Sujet : Re: Somewheres
De : naddy (at) *nospam* mips.inka.de (Christian Weisgerber)
Groupes : alt.usage.english sci.langDate : 04. Sep 2024, 18:54:04
Autres entêtes
Message-ID : <slrnvdh7ls.6rm.naddy@lorvorc.mips.inka.de>
References : 1 2 3 4 5 6 7 8 9
User-Agent : slrn/1.0.3 (FreeBSD)
On 2024-09-02, jerryfriedman <
jerry.friedman99@gmail.com> wrote:
More recently, lots of final /r/s have been lost in some dialects
of English, except before a vowel in the next word--
That is a more general change. I took Peter's question to be about
word-final consonants.

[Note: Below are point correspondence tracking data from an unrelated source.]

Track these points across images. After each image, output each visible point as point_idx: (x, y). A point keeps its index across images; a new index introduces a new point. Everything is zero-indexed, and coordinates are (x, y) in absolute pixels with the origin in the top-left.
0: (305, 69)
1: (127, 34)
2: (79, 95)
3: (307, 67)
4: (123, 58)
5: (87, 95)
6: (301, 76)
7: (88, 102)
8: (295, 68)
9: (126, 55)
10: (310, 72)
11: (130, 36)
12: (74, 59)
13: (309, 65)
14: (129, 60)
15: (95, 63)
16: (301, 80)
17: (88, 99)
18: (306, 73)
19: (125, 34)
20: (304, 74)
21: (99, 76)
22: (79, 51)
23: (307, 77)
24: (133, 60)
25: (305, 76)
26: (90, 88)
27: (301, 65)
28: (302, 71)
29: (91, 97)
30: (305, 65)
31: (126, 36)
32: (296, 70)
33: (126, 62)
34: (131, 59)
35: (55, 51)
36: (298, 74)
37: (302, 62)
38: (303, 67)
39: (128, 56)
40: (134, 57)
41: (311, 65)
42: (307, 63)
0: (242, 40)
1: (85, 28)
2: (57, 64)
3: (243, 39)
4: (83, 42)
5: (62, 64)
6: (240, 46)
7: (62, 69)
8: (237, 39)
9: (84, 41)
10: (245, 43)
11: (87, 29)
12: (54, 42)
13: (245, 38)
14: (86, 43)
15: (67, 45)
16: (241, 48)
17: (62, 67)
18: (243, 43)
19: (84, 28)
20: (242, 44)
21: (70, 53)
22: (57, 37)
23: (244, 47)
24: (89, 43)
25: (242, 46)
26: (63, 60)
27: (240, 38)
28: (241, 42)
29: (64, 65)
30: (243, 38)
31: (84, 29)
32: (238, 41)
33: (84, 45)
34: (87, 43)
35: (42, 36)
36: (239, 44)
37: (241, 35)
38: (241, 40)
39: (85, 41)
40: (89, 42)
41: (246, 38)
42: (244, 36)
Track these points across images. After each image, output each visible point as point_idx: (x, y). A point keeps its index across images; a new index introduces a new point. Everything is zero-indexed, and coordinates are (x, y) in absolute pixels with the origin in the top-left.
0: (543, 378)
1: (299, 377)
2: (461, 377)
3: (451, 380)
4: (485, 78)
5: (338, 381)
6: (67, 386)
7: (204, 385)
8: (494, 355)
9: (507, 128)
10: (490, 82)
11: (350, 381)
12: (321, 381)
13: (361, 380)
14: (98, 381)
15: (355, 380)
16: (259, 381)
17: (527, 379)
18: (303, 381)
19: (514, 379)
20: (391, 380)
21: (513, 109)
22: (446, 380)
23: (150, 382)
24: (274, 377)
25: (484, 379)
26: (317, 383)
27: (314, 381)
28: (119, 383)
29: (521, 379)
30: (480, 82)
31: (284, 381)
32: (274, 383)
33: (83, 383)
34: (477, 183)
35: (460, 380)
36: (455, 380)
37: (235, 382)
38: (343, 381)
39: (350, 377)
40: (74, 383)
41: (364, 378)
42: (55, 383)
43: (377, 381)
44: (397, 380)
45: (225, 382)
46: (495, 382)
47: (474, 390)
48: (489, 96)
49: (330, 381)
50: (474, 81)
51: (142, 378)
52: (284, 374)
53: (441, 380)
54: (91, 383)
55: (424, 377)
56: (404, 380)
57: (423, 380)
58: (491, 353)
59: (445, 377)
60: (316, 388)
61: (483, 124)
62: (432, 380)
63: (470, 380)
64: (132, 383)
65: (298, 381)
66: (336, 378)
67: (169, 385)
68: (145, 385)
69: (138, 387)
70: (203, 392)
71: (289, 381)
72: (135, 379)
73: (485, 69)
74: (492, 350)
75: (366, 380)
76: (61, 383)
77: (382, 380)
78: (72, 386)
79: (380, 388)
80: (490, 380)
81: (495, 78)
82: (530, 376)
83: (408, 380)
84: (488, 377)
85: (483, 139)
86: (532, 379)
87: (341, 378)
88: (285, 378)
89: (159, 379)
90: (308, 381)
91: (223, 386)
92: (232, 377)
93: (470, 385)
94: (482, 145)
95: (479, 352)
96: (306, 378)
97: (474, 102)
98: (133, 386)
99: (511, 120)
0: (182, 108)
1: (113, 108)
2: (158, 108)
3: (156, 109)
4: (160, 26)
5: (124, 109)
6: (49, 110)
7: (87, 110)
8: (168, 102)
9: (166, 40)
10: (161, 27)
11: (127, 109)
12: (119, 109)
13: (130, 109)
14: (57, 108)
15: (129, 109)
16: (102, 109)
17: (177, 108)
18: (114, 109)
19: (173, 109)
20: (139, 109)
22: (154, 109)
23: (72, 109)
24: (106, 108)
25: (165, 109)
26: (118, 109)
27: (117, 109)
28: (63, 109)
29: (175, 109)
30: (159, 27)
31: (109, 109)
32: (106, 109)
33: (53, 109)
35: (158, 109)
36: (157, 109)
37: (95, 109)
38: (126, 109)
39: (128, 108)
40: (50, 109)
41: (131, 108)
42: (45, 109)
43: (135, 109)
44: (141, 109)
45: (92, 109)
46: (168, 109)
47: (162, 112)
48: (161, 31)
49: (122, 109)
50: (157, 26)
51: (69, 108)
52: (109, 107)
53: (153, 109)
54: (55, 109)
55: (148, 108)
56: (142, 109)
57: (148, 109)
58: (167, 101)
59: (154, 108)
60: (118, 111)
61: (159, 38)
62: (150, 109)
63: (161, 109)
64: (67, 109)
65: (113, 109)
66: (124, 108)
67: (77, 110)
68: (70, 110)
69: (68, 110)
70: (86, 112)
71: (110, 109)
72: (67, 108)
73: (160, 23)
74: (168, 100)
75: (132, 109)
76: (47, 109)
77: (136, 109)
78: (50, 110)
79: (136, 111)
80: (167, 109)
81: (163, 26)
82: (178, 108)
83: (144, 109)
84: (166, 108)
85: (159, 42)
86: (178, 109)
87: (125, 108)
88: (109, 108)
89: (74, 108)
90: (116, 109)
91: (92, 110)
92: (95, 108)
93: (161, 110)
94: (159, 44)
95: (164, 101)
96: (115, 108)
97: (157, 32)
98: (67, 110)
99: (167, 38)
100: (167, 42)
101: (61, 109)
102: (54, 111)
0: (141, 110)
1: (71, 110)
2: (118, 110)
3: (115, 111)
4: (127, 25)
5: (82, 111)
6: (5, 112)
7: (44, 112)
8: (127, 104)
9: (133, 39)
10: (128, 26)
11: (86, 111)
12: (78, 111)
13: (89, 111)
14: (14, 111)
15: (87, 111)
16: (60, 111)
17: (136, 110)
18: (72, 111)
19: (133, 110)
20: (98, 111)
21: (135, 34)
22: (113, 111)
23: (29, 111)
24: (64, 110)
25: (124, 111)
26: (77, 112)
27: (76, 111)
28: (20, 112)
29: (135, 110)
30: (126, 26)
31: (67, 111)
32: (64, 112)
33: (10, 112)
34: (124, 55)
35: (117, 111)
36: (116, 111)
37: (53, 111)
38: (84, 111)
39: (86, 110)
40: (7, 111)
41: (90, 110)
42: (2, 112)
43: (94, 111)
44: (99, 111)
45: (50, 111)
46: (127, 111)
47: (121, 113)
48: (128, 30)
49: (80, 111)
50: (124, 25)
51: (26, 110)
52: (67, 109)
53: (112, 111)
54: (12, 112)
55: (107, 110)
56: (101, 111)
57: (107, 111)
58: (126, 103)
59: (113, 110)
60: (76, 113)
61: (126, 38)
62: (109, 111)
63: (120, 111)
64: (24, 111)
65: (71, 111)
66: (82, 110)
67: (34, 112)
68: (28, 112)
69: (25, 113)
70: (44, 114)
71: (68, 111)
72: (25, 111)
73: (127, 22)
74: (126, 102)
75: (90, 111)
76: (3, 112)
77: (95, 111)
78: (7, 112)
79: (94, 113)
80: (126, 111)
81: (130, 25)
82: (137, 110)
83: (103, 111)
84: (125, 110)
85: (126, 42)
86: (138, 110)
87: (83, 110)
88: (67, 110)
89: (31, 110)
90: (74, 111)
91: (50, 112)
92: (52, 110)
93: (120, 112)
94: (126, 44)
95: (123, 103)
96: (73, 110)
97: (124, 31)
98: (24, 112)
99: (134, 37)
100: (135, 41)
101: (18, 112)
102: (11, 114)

Also, it's not a straight loss. Take
"weird". That is [wɪəd] in conservative Received Pronunciation.
The r isn't lost, it is vocalized. There is a secondary change
where the resulting diphthong is smoothed, giving [wɪːd], which,
if isn't considered RP yet, will be soon. Equivalent changes are
documented for [ɛə] > [ɛː] and [ɔə] > [ɔː], which raises the question
whether this didn't happen for all vowels, e.g. "hard" [hɑrd] >
?[hɑəd] > [hɑːd]. Compare r vocalization in German and Danish.

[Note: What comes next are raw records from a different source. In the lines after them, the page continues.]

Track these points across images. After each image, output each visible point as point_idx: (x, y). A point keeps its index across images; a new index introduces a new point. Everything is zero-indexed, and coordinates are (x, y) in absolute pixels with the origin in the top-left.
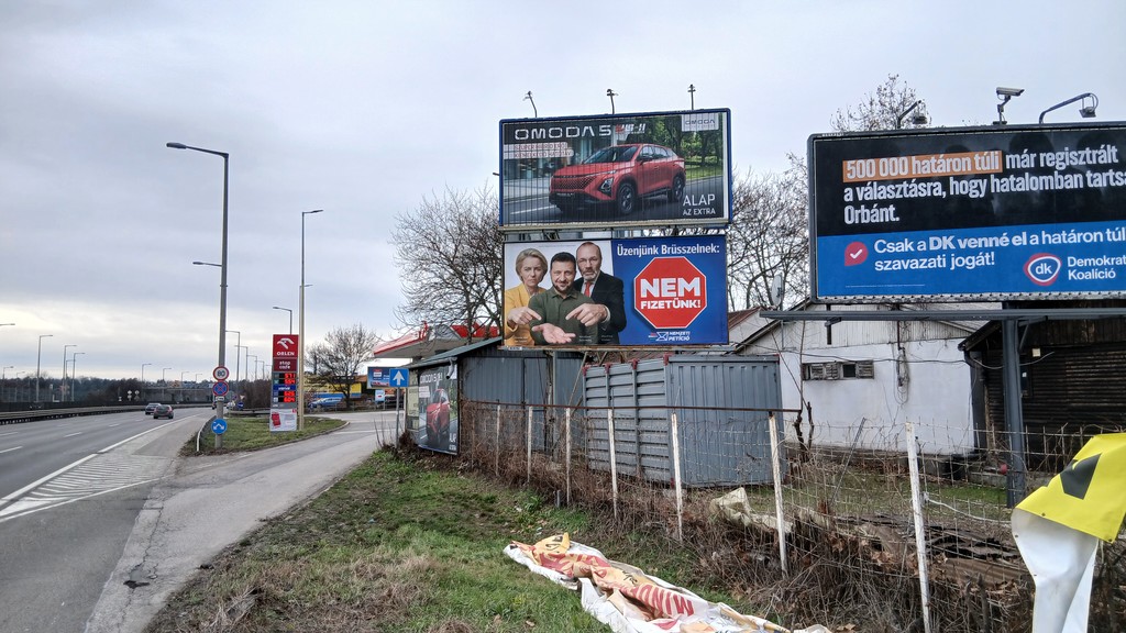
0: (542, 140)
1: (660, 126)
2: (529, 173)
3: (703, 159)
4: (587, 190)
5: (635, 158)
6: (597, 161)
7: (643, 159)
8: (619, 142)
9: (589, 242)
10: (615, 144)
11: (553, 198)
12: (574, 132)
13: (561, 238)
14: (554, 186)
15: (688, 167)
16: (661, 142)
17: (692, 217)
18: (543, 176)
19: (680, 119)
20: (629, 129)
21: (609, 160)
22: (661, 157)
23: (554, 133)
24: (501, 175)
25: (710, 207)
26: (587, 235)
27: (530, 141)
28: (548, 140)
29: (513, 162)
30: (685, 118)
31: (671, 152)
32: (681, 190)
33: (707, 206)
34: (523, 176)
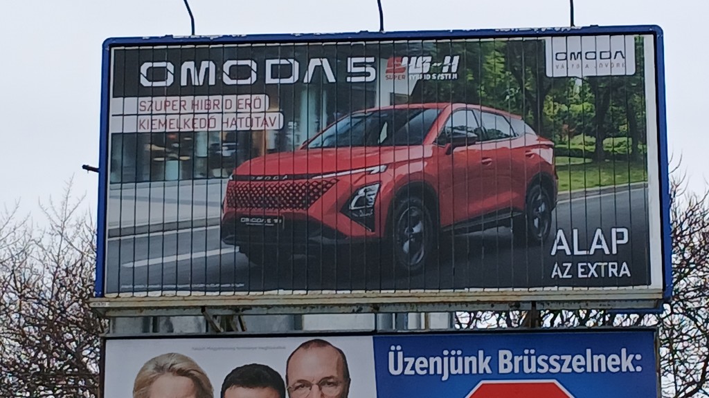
0: (205, 90)
1: (495, 64)
2: (173, 168)
3: (599, 144)
4: (314, 211)
5: (434, 136)
6: (340, 141)
7: (452, 139)
8: (395, 98)
9: (318, 339)
10: (383, 102)
11: (231, 229)
12: (285, 71)
13: (249, 330)
14: (234, 198)
15: (562, 161)
16: (496, 100)
17: (574, 282)
18: (208, 176)
19: (542, 46)
20: (418, 67)
21: (369, 139)
22: (496, 135)
23: (237, 72)
24: (102, 171)
25: (618, 259)
26: (312, 322)
27: (176, 90)
28: (221, 89)
29: (133, 141)
30: (553, 46)
31: (519, 125)
32: (546, 216)
33: (611, 258)
34: (156, 173)
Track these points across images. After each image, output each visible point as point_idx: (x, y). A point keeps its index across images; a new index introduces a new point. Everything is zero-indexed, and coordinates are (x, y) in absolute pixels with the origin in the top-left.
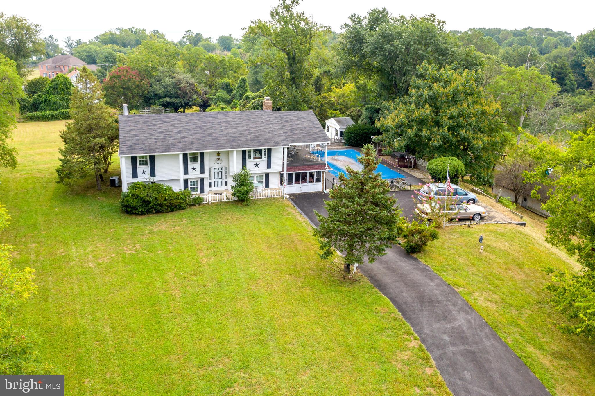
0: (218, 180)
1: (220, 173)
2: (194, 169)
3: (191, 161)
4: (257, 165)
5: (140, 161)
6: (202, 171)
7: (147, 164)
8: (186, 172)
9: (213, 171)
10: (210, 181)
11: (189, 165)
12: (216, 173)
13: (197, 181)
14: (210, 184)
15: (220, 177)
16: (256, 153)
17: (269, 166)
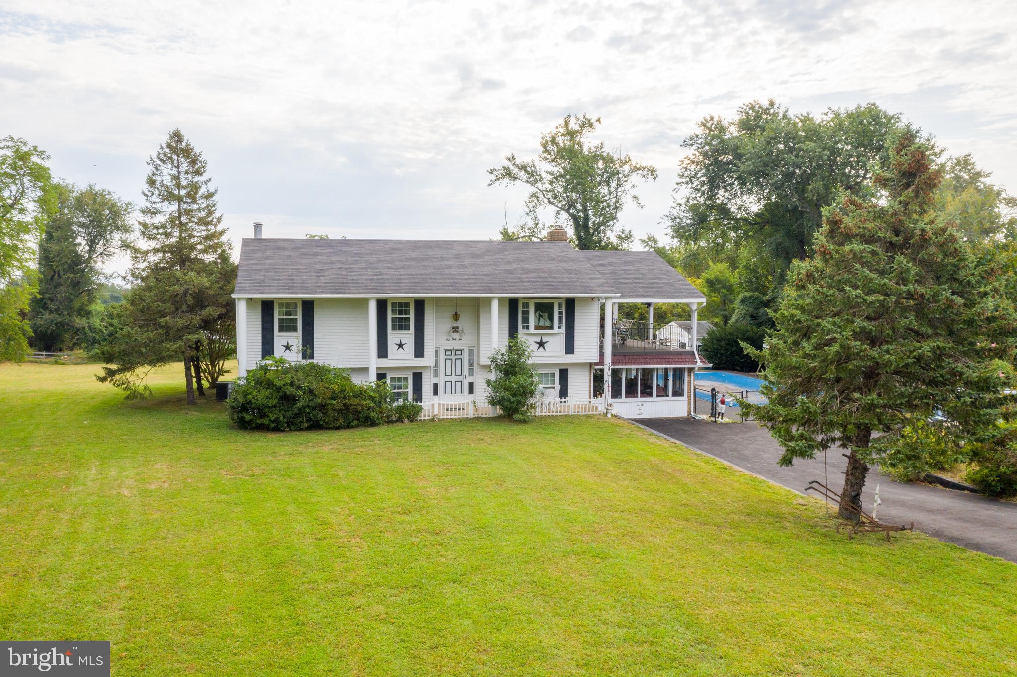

a similar pattern to what happened in French,
To me it doesn't look at all similar to the historic partial loss
of French final r, e.g. in the -er infinitives, nor the sometime
deletion of final [r] and [l] after obstruents, e.g. chambre >
chamb', table > tab'.
Strikingly, Middle English lost final -e and, inconsistenly, -en,
which is intimately tied to the collapse of the declension system.
>
And lots of the conjugation system?
Yes, I guess I meant to write "inflection" there. I don't think
the conjugation system shows any additional losses, though. If you
strike -e and -en from Middle English conjugation, you end up with
the system familiar from the King James Version: 2. singular -st,
3. singular present -th, nothing else. The 2SG ending was lost
along with its pronoun. The 3SG change -th > -s is poorly understood,
but didn't add or remove any ending.